Total number of fee-earners: Nine, including four partners
Main practice area: Employment
Key clients: Cress Nicholson, Diageo, The Economist Group, high-net-worth executives
Number of offfices: One
Life in a boutique firm does not suit everyone, but for Jill Andrew and her partners it is paying dividends.
Andrew is senior partner of employment boutique Archon, the firm she joined in 1995 having had stints at McKenna & Co (now CMS Cameron McKenna), Masons (now Pinsent Masons, where she was head of employment) and DLA (now DLA Piper Rudnick Gray Cary).
Although the firm is small, it boasts a client list for which many top 100 firms would give their Christmas bonuses. As Andrew points out with a lighthearted hairdressing analogy, it is not always the biggest names that are best. “Those in the know go to Michael van Clark, not Nicky,” she says. “And the people in the know, know who we are.”
Archon acts for a mixture of high-net-worth individuals, primarily boardroom directors on their way out of or into a company. For example, it recently handled Paul Mason’s entry into Somerfield from Levi Strauss. It also advises a raft of well-known organisations, including Diageo, the Dorchester Group and King’s College.
Now the firm has taken another significant step forward with the recruitment of well-known employment specialist Corinne Aldridge from Aldridge Parker, the firm that was founded just two years ago by former Bird & Bird partners Aldridge and Helen Parker. Parker plans to continue as a sole practitioner, but Aldridge was attracted by the lure of a slightly larger firm.
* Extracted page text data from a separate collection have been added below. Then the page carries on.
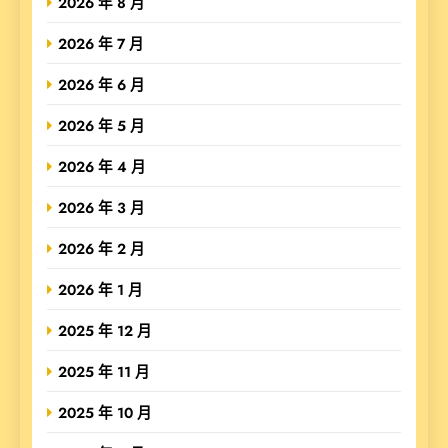
2026 年 8 月
2026 年 7 月
2026 年 6 月
2026 年 5 月
2026 年 4 月
2026 年 3 月
2026 年 2 月
2026 年 1 月
2025 年 12 月
2025 年 11 月
2025 年 10 月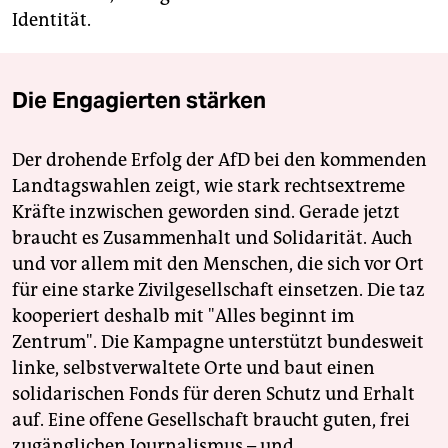
Identität.
Die Engagierten stärken
Der drohende Erfolg der AfD bei den kommenden
Landtagswahlen zeigt, wie stark rechtsextreme
Kräfte inzwischen geworden sind. Gerade jetzt
braucht es Zusammenhalt und Solidarität. Auch
und vor allem mit den Menschen, die sich vor Ort
für eine starke Zivilgesellschaft einsetzen. Die taz
kooperiert deshalb mit "Alles beginnt im
Zentrum". Die Kampagne unterstützt bundesweit
linke, selbstverwaltete Orte und baut einen
solidarischen Fonds für deren Schutz und Erhalt
auf. Eine offene Gesellschaft braucht guten, frei
zugänglichen Journalismus – und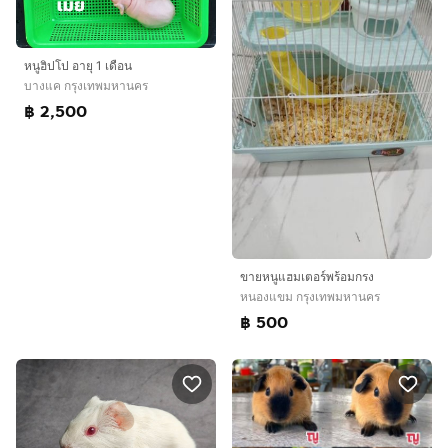
หนูฮิปโป อายุ 1 เดือน
บางแค กรุงเทพมหานคร
฿ 2,500
ขายหนูแฮมเตอร์พร้อมกรง
หนองแขม กรุงเทพมหานคร
฿ 500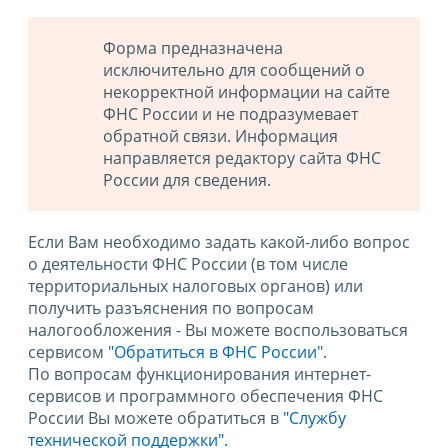
Форма предназначена
исключительно для сообщений о
некорректной информации на сайте
ФНС России и не подразумевает
обратной связи. Информация
направляется редактору сайта ФНС
России для сведения.
Если Вам необходимо задать какой-либо вопрос
о деятельности ФНС России (в том числе
территориальных налоговых органов) или
получить разъяснения по вопросам
налогообложения - Вы можете воспользоваться
сервисом
"Обратиться в ФНС России"
.
По вопросам функционирования интернет-
сервисов и программного обеспечения ФНС
России Вы можете обратиться в
"Службу
технической поддержки".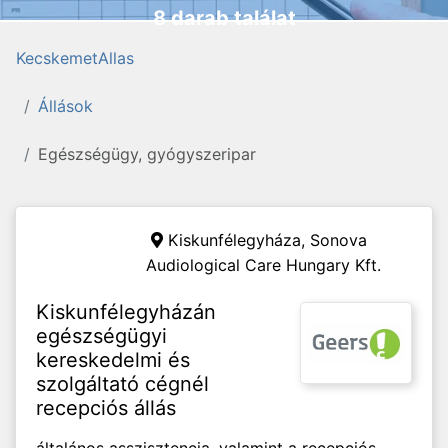
8 darab találat
KecskemetAllas
Állások
Egészségügy, gyógyszeripar
Kiskunfélegyháza,
Sonova
Audiological Care Hungary Kft.
Kiskunfélegyházán
egészségügyi
kereskedelmi és
szolgáltató cégnél
recepciós állás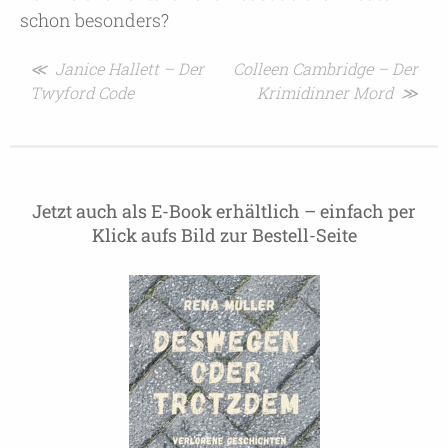
schon besonders?
Beitragsnavigation
≪ Janice Hallett – Der
Colleen Cambridge – Der
Twyford Code
Krimidinner Mord ≫
Jetzt auch als E-Book erhältlich – einfach per
Klick aufs Bild zur Bestell-Seite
The two partners had worked together as a team for several years, having initially teamed up at the pre-merger Wilde Sapte (now Denton Wilde Sapte). Aldridge Parker handled a similar mix of corporate and high-end employment work for individuals, although it also had a particular focus on discrimination work. Aldridge is best known for advising Louise Barton on her sexual discrimination case against Investec.
Andrew is a standard bearer for boutique firms and was instrumental in setting up a group named Niche Network, an employment law-based group that has grown to around 20 firms. “I know we’re little, but what the market’s missing is the level of work we do,” she says. “We’re cracking some big clients and with Corinne we have four heavyweight employment partners in one firm. Not many big firms can compete with that.”
For those curious about the name Archon, it has a curious pedigree. More erudite readers may recognise it as the name of the principal magistrates in ancient Athens. But the legal link is not, it transpires, entirely intentional. Archon also represents the initial letters of the firm’s three partners at the time of a rebrand in February 2001. “That gave us A, R and C,” says Andrew. “So we looked in the Oxford English Dictionary and came up with that. It could’ve been a lot worse.”